Comedian Dave Chappell posted a video on Instagram on Tuesday urging fans not to stream episodes of his Comedy Central show. The request comes at the end of a long clip from Chappell, during which he reveals that he was dragged out after listening to the Netflix series.
“I beg you, if you ever liked me, if you ever think something useful about me, I beg you, please do not watch that show,” Chappell said. “I’m not asking you to ignore any network. Ignore me. ‘Ignore Chappell’s show. Don’t watch it if they do not pay me.”
Most of the 19-minute clip is dedicated to Chappell, due to a contract he signed earlier Quit suddenly “Chappell Show,” he said, not getting any extra money for the work he did – even though the big media companies continue to profit from his work.
“I signed the contract the way a 28-year-old expectant father signed a contract,” he explained. “I wished, it needed a way out. It’s not good money, it’s not good circumstances, but, ‘What else am I going to do?’ I said.”
After two successful seasons, Chappell has signed on with Comedy Central for a $ 50 million extension. After several production delays, Chappell left the show and the country. Comedy Central then put together an abridged third season using unpublished sketches.
“People think I made a lot of money from the Chappell show. When I left the show, I never got paid.

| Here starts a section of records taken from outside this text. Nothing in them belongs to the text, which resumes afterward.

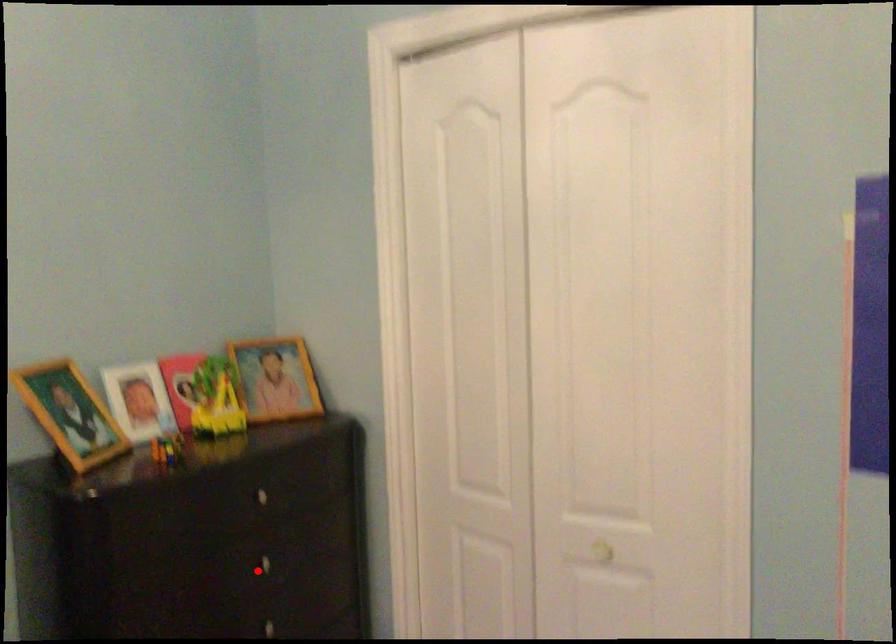
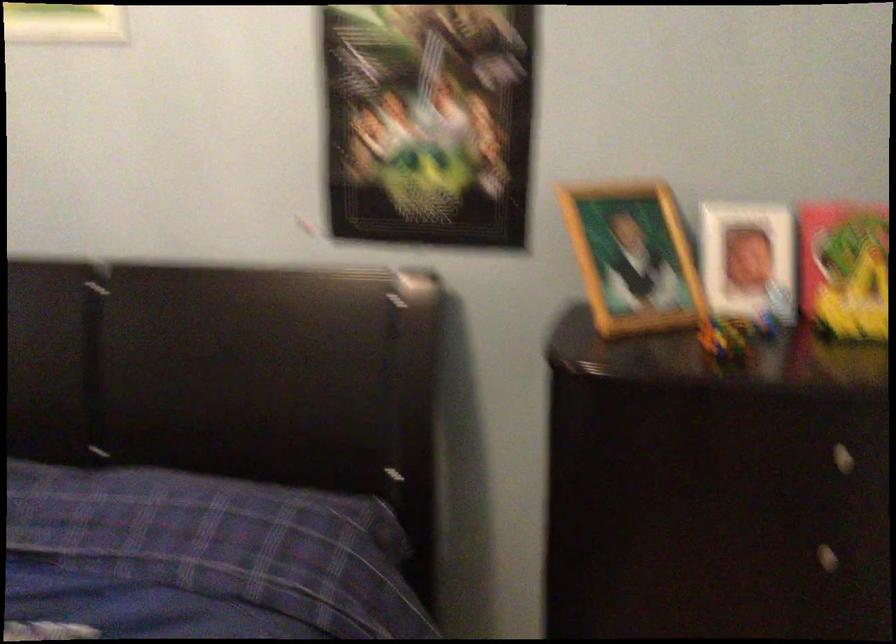
Question: I am providing you with two images of the same scene from different viewpoints. Given a red point in image1, look at the same physical point in image2. Is it:

Choices:
 (A) Closer to the viewpoint
 (B) Farther from the viewpoint

Answer: (A)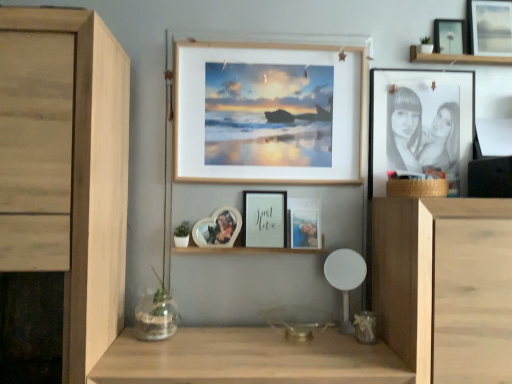
Question: Is matte black picture frame at upper right, marked as the 5th picture frame in a left-to-right arrangement, to the right of clear glass vase at lower left from the viewer's perspective?

Choices:
 (A) no
 (B) yes

Answer: (B)

Question: Considering the relative sizes of matte black picture frame at upper right, which is counted as the second picture frame, starting from the right, and clear glass vase at lower left in the image provided, is matte black picture frame at upper right, which is counted as the second picture frame, starting from the right, smaller than clear glass vase at lower left?

Choices:
 (A) no
 (B) yes

Answer: (B)

Question: Does matte black picture frame at upper right, which is counted as the second picture frame, starting from the right, lie behind clear glass vase at lower left?

Choices:
 (A) yes
 (B) no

They didn’t have to pay me because I signed the contract. But is that right?” Chappell asked the audience. “I found that these people were streaming my work. They never had to ask me, they never had to tell me. Because I signed the law, it’s legal, but is it right?”
The comedian is also taking issue with HBO Max, which recently started streaming the show. He gave “Chappell’s Show” to HBO, which he rejected before heading to Comedy Central.
The executives who rejected the pitch asked him, “What do we need for you?”
“We’re here after all these years and they’re streaming the show I told them about,” Chappell said. He explained that Netflix was able to simply pull the show by asking them.
“When I found out they were streaming‘ Chappell’s Show ’, I was angry,” he said. “How do they know? So you know what I did? I called them and I told them it makes me feel bad. And do you want to know what they did? Can feel better.”
The clip ends with Chappell directly criticizing Viacom CBS, which owns Comedy Central, which he says is an unfair deal. He acknowledged that current executives may be unaware of the situation, as happened a decade ago, and encouraged them to go into the accounting department to see how much money “Chappell’s Show” had made compared to how much he was paid.
He then invites the company to make a deal with him.
Viacom CBS, which owns CBS News, did not respond to a request for comment.